Dokumentabschnitt:
DOSSCHE

Gekühlter Rotwein zum Fisch

Wenn ein studierter und praktizierender Psychologe dunkel anghauchte Musik macht und noch dazu "Ich bin Gott" singt, wirft das schon ein paar Fragen auf. Noch dazu, wenn seine Musik ein explosiver Cocktail aus harten Gitarren, fetten Beats und abwechslungsreichen Electronics ist. Dossches "Existenz" ist ein absolut empfehlenswertes Album. Ragazzi sprach mit dem psychologischen Rocker.


ragazzi: "Du bist Psychologe von Beruf. Stehst du da häufiger vor dem Problem, dass ständig an deinen Texten ruminterpretiert wird?"
Dossche: "Eigentlich nicht mehr als andere auch. Natürlich verbinden die Leute mit den Texten eines Psychologen bestimmte Vorstellungen, aber ich mache die Texte ja als Mensch und nicht als Wissenschaftler, und das ist ein großer Unterschied."
ragazzi: "Besonders der Song "Ich bin Gott", aus dem Munde eines Arztes, könnte doch einiges an Auslegungen zulassen. Kannst du bitte auf diesen Titel etwas näher eingehen?"
Dossche: "Wieso denn. Ärzte nennt man Halbgötter in Weiß, aber daran habe ich gar nicht gedacht, auch nicht an plastische Chirurgie oder so was. In "Ich bin Gott" spricht durch mich ein Mensch, der nur sich sieht und um sich herum alles so formt, wie es ihm gefällt, ohne andere Menschen als gleichwertige Individuen wahrzunehmen."
ragazzi: "Woher stammen die Ideen zu deinen Songs, zu deinen Texten?"
Dossche: "Die stammen aus meinem Leben, den Gedanken, die ich mir mache, Dinge, die mich beschäftigen und halt oftmals über das Oberflächliche hinausgehen."
ragazzi: "Sind es manchmal wirklich die Geschichten deiner Patienten, die dich inspirieren?"
Dossche: "Nein, gar nicht. Die Geschichten meiner Patienten liefern möglicherweise einen dunklen Hintergrund als Grundstimmung, aber die Inhalte sind eher auf persönlichen Erfahrungen basierend."
ragazzi: "Siehst du dich als rockender Psychologe oder als psychologischer Rocker?"
Dossche: "Eher letzteres, ich bin Musiker und habe Psychologie studiert, aber mein Output als Musiker ist für mich von großer Bedeutung."

Aufgabe: Gib aus dem Interview mit Dossche den Teil wortgetreu aus, der mit den Worten „Gekühlter Rotwein zum“ beginnt und nach „dem psychologischen Rocker.“ endet. Die Zeilen werden hierfür nicht gebraucht.

Auszüge aus Datensatz:
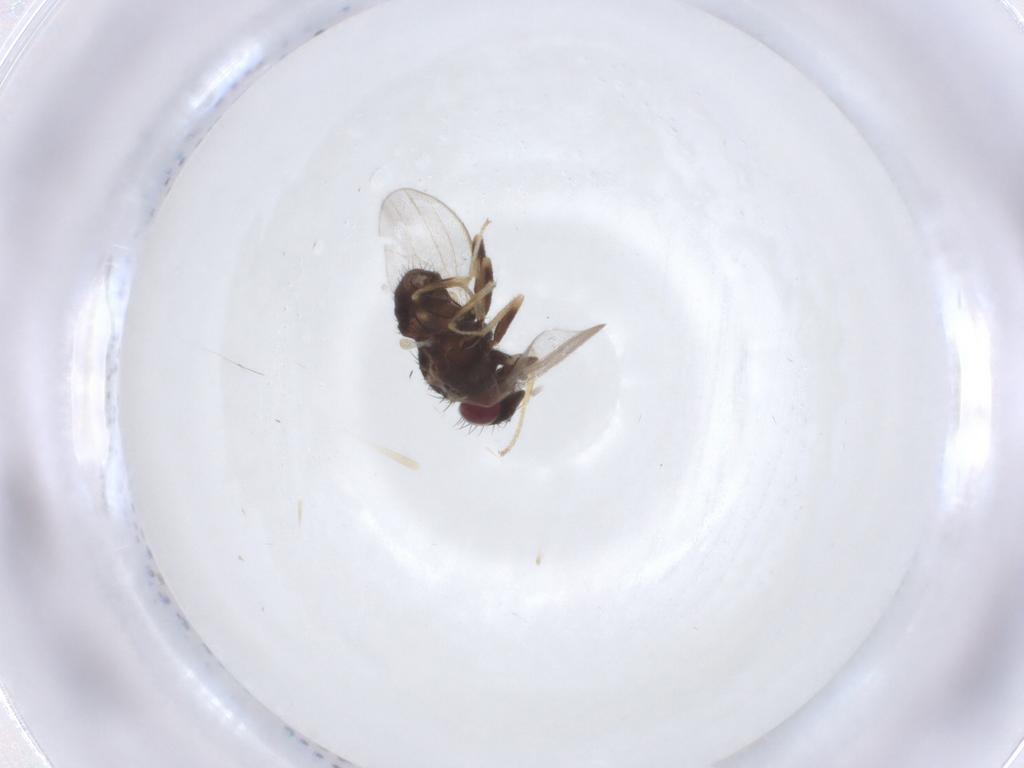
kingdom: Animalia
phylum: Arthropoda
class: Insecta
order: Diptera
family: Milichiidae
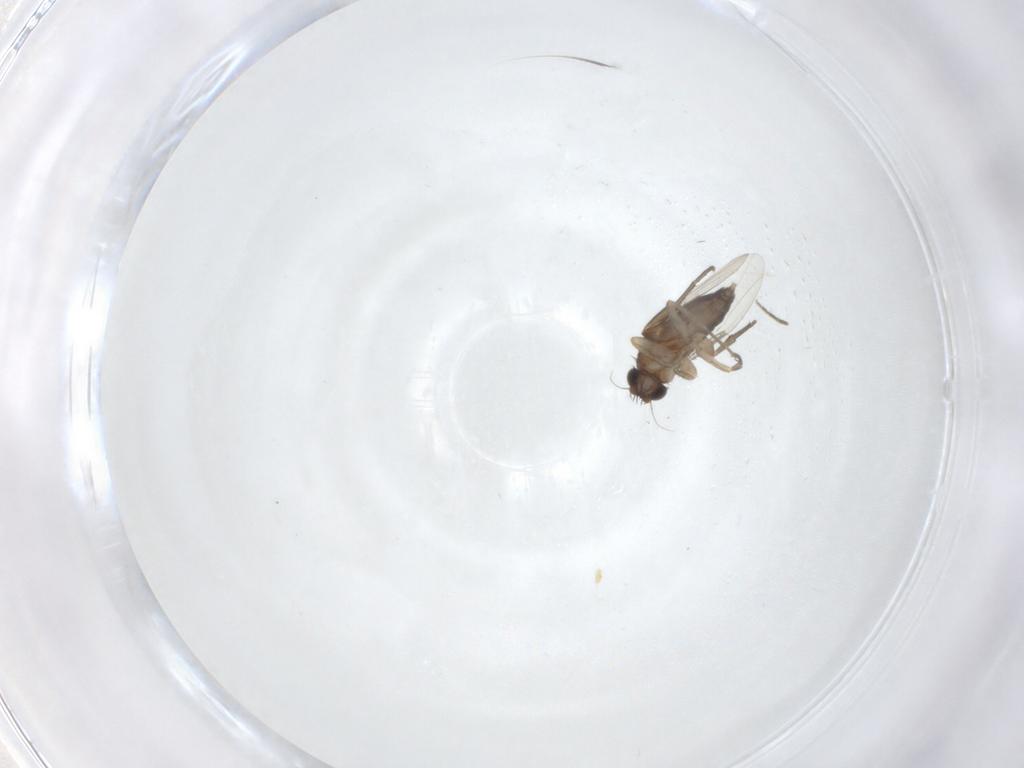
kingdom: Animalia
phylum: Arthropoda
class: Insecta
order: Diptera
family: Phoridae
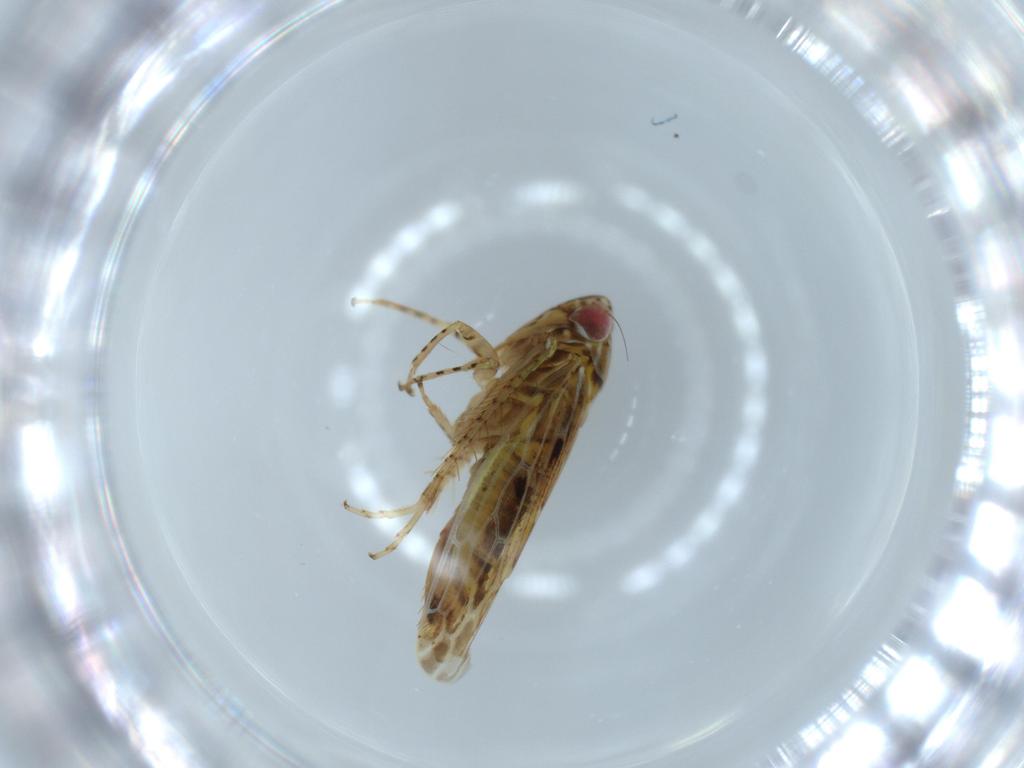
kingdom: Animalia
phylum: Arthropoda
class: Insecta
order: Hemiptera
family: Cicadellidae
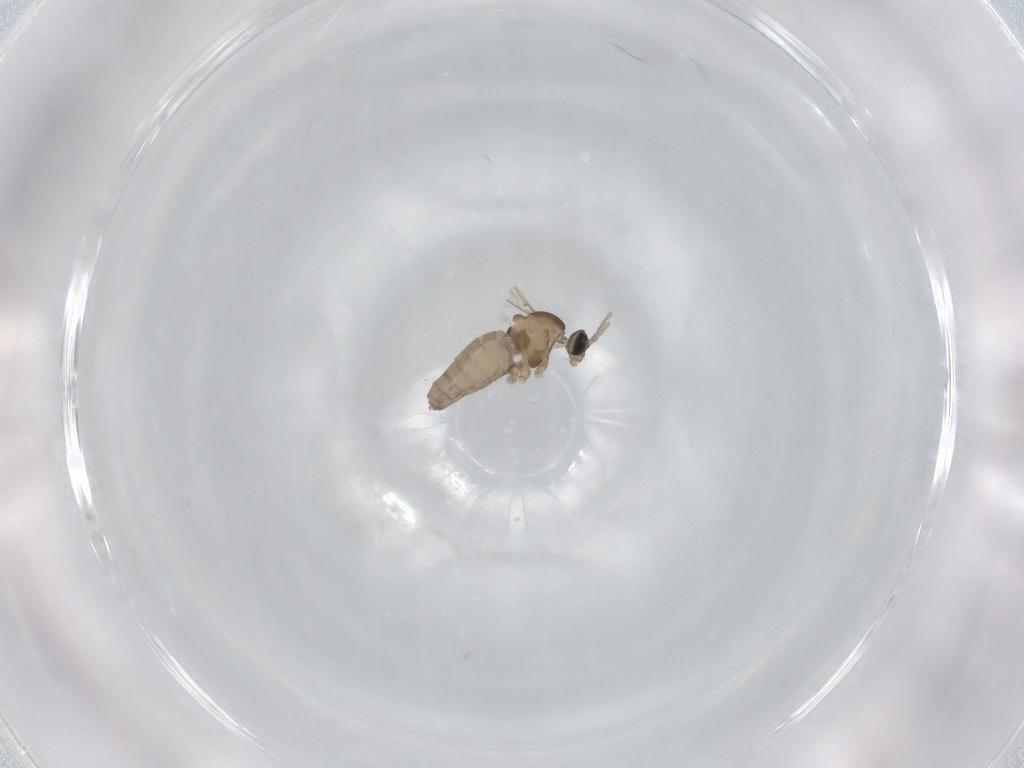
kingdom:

Antwort:
Gekühlter Rotwein zum Fisch

Wenn ein studierter und praktizierender Psychologe dunkel anghauchte Musik macht und noch dazu "Ich bin Gott" singt, wirft das schon ein paar Fragen auf. Noch dazu, wenn seine Musik ein explosiver Cocktail aus harten Gitarren, fetten Beats und abwechslungsreichen Electronics ist. Dossches "Existenz" ist ein absolut empfehlenswertes Album. Ragazzi sprach mit dem psychologischen Rocker.